Can an RTX 3080 10 GB run a 13B model?

Yes, at Q4_K_M with reduced context (around 4K) and Flash Attention enabled — but expect 20–25 tok/s with light CPU offload, versus 60+ tok/s for an 8B at Q5. For most users the 8B at higher quantization is the better trade.

Is the 3080 12 GB worth the price premium over the 10 GB for LLMs?

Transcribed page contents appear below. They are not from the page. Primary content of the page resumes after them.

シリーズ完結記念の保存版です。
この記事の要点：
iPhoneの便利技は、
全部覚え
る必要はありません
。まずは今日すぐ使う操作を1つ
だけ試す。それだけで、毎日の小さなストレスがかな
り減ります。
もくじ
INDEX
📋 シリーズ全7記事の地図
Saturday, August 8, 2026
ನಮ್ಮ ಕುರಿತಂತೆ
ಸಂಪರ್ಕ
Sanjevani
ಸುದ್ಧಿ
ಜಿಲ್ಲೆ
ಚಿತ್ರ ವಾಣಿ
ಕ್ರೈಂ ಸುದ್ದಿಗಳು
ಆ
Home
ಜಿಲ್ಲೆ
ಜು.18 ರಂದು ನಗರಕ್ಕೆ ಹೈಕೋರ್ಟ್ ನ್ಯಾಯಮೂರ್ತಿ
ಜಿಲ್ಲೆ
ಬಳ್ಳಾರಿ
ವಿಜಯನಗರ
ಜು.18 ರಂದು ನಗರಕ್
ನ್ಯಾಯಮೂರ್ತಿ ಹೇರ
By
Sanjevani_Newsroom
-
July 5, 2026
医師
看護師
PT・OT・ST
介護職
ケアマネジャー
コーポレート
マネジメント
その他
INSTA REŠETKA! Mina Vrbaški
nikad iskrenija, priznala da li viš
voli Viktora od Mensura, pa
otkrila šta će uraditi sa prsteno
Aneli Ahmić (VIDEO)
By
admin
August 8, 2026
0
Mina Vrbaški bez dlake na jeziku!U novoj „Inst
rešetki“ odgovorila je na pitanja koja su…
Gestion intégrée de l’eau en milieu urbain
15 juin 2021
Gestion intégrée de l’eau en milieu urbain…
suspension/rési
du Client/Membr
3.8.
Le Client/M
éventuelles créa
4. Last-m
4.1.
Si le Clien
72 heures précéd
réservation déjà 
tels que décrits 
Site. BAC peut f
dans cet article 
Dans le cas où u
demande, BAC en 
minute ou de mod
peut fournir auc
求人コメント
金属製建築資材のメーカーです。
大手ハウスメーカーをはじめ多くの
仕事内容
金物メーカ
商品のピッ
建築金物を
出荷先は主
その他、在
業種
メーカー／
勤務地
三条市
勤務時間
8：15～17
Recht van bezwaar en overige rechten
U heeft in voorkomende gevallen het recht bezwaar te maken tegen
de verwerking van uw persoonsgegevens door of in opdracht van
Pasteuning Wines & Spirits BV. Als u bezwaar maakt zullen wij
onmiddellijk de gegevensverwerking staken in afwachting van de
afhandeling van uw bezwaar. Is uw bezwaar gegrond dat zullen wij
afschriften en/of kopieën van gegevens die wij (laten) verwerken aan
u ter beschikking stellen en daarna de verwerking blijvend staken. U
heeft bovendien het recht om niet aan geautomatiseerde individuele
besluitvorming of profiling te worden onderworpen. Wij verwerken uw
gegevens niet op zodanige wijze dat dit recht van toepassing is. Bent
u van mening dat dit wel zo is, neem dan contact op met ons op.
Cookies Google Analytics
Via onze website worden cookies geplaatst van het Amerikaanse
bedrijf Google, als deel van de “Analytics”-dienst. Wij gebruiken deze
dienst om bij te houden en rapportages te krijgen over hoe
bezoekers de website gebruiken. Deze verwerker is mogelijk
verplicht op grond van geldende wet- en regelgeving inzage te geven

Yes if your workload is 13B–14B models or long contexts. The 12 GB variant has 20% more memory and 20% more bandwidth, which combine to roughly double throughput on models that previously had to spill to RAM. For pure 7–8B usage, the 10 GB is sufficient.

Should I use llama.cpp, vLLM, or TensorRT-LLM on a single RTX 3080?

llama.cpp (via Ollama or LM Studio). vLLM is designed for batched serving across GPUs and offers no advantage at single-user concurrency. TensorRT-LLM is faster in some scenarios but adds significant build complexity for marginal gains on an 8B model.

Does Q4_K_M lose noticeable quality versus Q8_0?

On 7B–14B instruct models, MMLU and HumanEval differences between Q4_K_M and Q8_0 are typically below 1 point. The visible quality break appears below Q4_0 or at Q3_K_S, where coherence on longer outputs degrades.

Can I run two models simultaneously on a 12 GB RTX 3080?

Yes. A common pairing is Qwen3 8B (assistant) at Q4_K_M (~5 GB) plus Qwen2.5-Coder 7B at Q4_K_M (~4.6 GB) with shared context budget. Ollama handles automatic model swapping; for true concurrent residency configure OLLAMA_MAX_LOADED_MODELS=2.

What about gpt-oss 20B on the RTX 3080?

It runs only with partial CPU offload on both 10 GB and 12 GB variants. Realistic throughput is 8–14 tok/s — usable for batch jobs, painful for interactive chat. A 14B model at full GPU residency is the better choice.